Thursday, October 09, 2008

Social Policy in the Election

I haven't blogged much on the election this past week. One big reason is I'm upset at Harper's complete refusal to even let his MPs bring up the topic of abortion. I think it shows a contempt of parliament, and a contempt for many of his supporters, donors and volunteers.

However, I think it's useful to think about the reason he made that claim. Harper felt the need to insulate himself from the claims he has a hidden agenda to radically change Canadian social policy. I just don't understand how that can stick, he's had three years to try to push an agenda and he hasn't done anything.

I understand social policy is divisive and most people would rather just not talk about it. In real life, neither do I. For this reason, the opposition has a lot of incentive to make Harper look like an extremist. After all, it's worked before. The only problem is it's a pile of hooey. If you want to avoid difficult social issues, the only way to vote is Conservative.

The left has plenty of social issues they want to press.
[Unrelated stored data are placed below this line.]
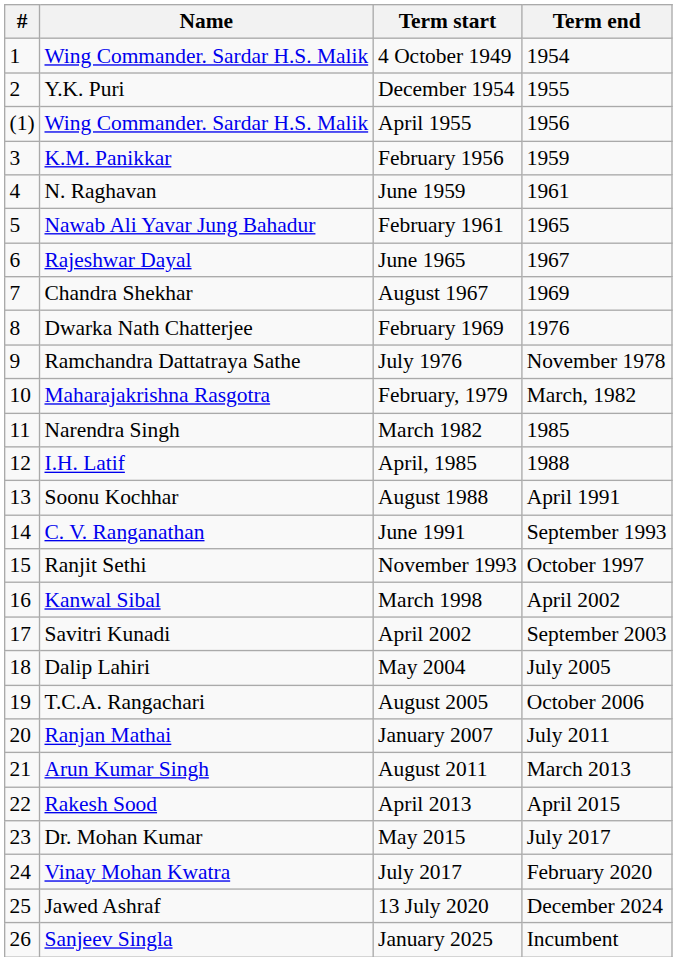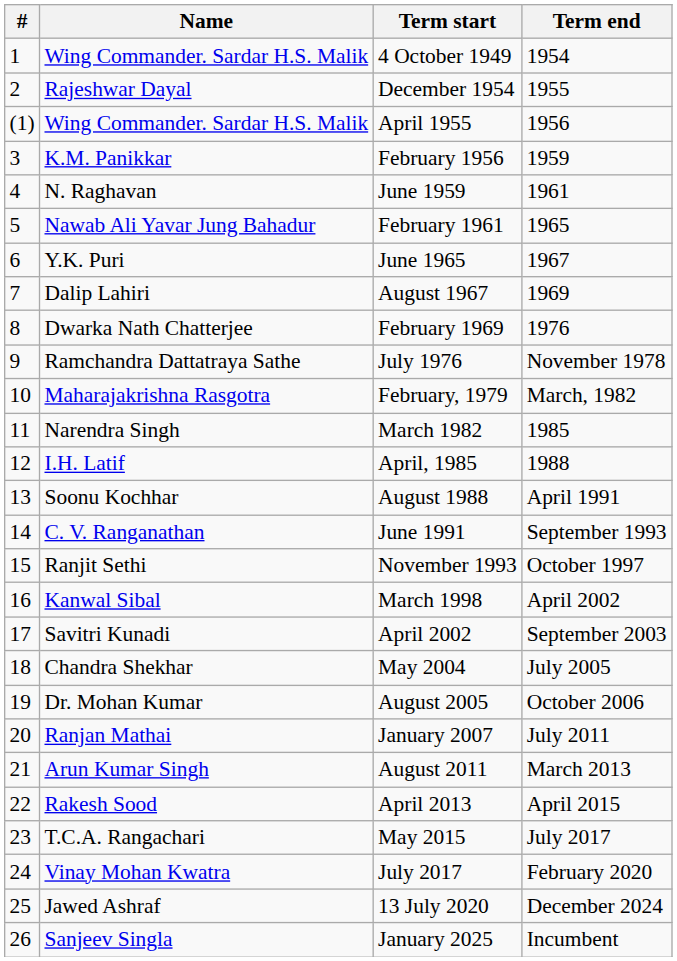December 1954 | Name: Y.K. Puri -> Rajeshwar Dayal
June 1965 | Name: Rajeshwar Dayal -> Y.K. Puri
August 1967 | Name: Chandra Shekhar -> Dalip Lahiri
May 2004 | Name: Dalip Lahiri -> Chandra Shekhar
August 2005 | Name: T.C.A. Rangachari -> Dr. Mohan Kumar
May 2015 | Name: Dr. Mohan Kumar -> T.C.A. Rangachari
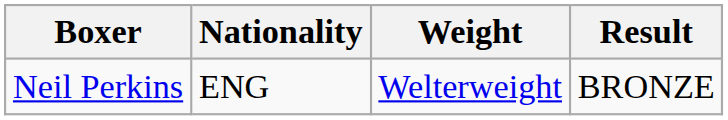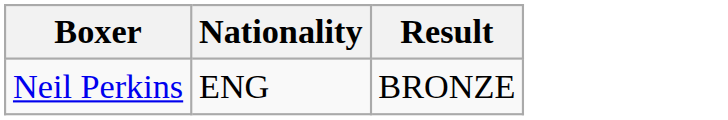- column: Weight | Welterweight
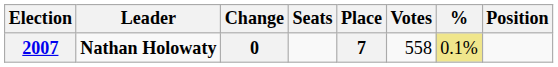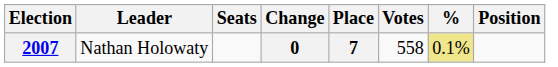columns swapped: Seats <-> Change
2007 | Leader: bold -> normal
Liberal senators are regularly pushing for euthanasia. The NDP and the Greens are for decriminalizing drugs. Further down the line are polygamy and legal prostitution.

As much as I would like him too, Harper is not going to push the abortion issue, but he won't push the other issues either and that's a very good thing.

1 comment:

Jim said...

This election has been a waste of time from the beginning. Dysfunctional parliament is complete, to coin a term, "hooey" unless you include the "leader" in the hooey category.
By the end of tomorrow, nothing will have changed....a few new faces, a few seats change hands, and still a minority government. Thanks to Steven for wasting a few more months in office.